Of course, they don’t think they’re doomed, nor does Rose. When they enter the Darkness of Llinger and camp for the night, Aul can’t sleep, and instead joins Rose by the fire and asks her why she chose her as her deputy commander. She ends up essentially answering her own question: Because she was what Rose was looking for in a successor.

Aul was a troublemaker, stubbornly refusing orders she didn’t agree with. She was an immovable object everyone else gave up on, but Rose became the unstoppable force she needed to nuture her potential. She never gave up, and Rose never gave up on her, believes she has what it takes to succeed her as unit commander when the time comes, because as she aptly puts it, “everything changes”.

This is a very moving, intimate scene between Rose and Aul that really does a lot of legwork in terms of making Aul a compelling tragic figure. Kohara Konomi also really gives the role the gravitas it needs while still being silly and hyper when called for. Knowing that night by the fire will probably be the last for everyone but Rose adds to the somber, wistful vibes.

The next day they come across the Demon unit stunning and capturing shock wolves, likely so the mad scientist demon guy can develop stronger monsters.

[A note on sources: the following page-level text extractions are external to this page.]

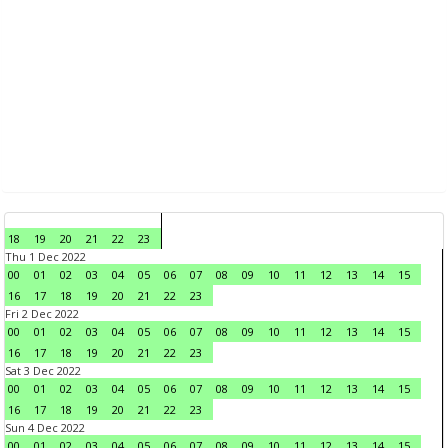
18
19
20
21
22
23
Thu 1 Dec 2022
00
01
02
03
04
05
06
07
08
09
10
11
12
13
14
15
16
17
18
19
20
21
22
23
Fri 2 Dec 2022
00
01
02
03
04
05
06
07
08
09
10
11
12
13
14
15
16
17
18
19
20
21
22
23
Sat 3 Dec 2022
00
01
02
03
04
05
06
07
08
09
10
11
12
13
14
15
16
17
18
19
20
21
22
23
Sun 4 Dec 2022
00
01
02
03
04
05
06
07
08
09
10
11
12
13
14
15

Rose is the first to emerge from the trees and give the Demons a chance to withdraw and avoid conflict. It’s a deal the Demons’ commander won’t take, because now that humans have seen them, they must die.

As soon as Rose puts Aul in charge of leading the other six knights against the rank-and-file demons so she could focus on the leader, my heart sank in my chest, because I knew this was the beginning of the end of her unit.

For those eager to see this series actually give us some action, we finally get some here the end of the episode, as Rose throws everything she’s got at the Demon, who is impressed by her speed and strength. The battle music comes correct here, and there are some flashes of decent combat animation.

He’s so impressed with her tree-hucking ability that he deigns to give her his name—Nero Argence—and deigns to ask for hers. He summons a nasty-looking demon sword and announces that he’ll be killing her now, but Rose nonchalantly cracks her knuckles and tells him she’ll beat the crap out of him before he can.

I certainly didn’t expect the show to suddenly go back in time just when it looked like we’d finally see her, Ken, Suzune and Kazuki in their first real battle. But having watched this flashback unfold, I’m not mad about it, nor am I even mad that it won’t conclude until next week.

Such is the nature of the show’s careful and subtle character work and writing, as well as the fact that Rose is Just the Coolest no matter what timeline we’re in. There will be time to watch Ken, Suzune, and Kazuki do their thing. For now, it’s important to watch Rose’s history unfold, and hope that it won’t be repeated.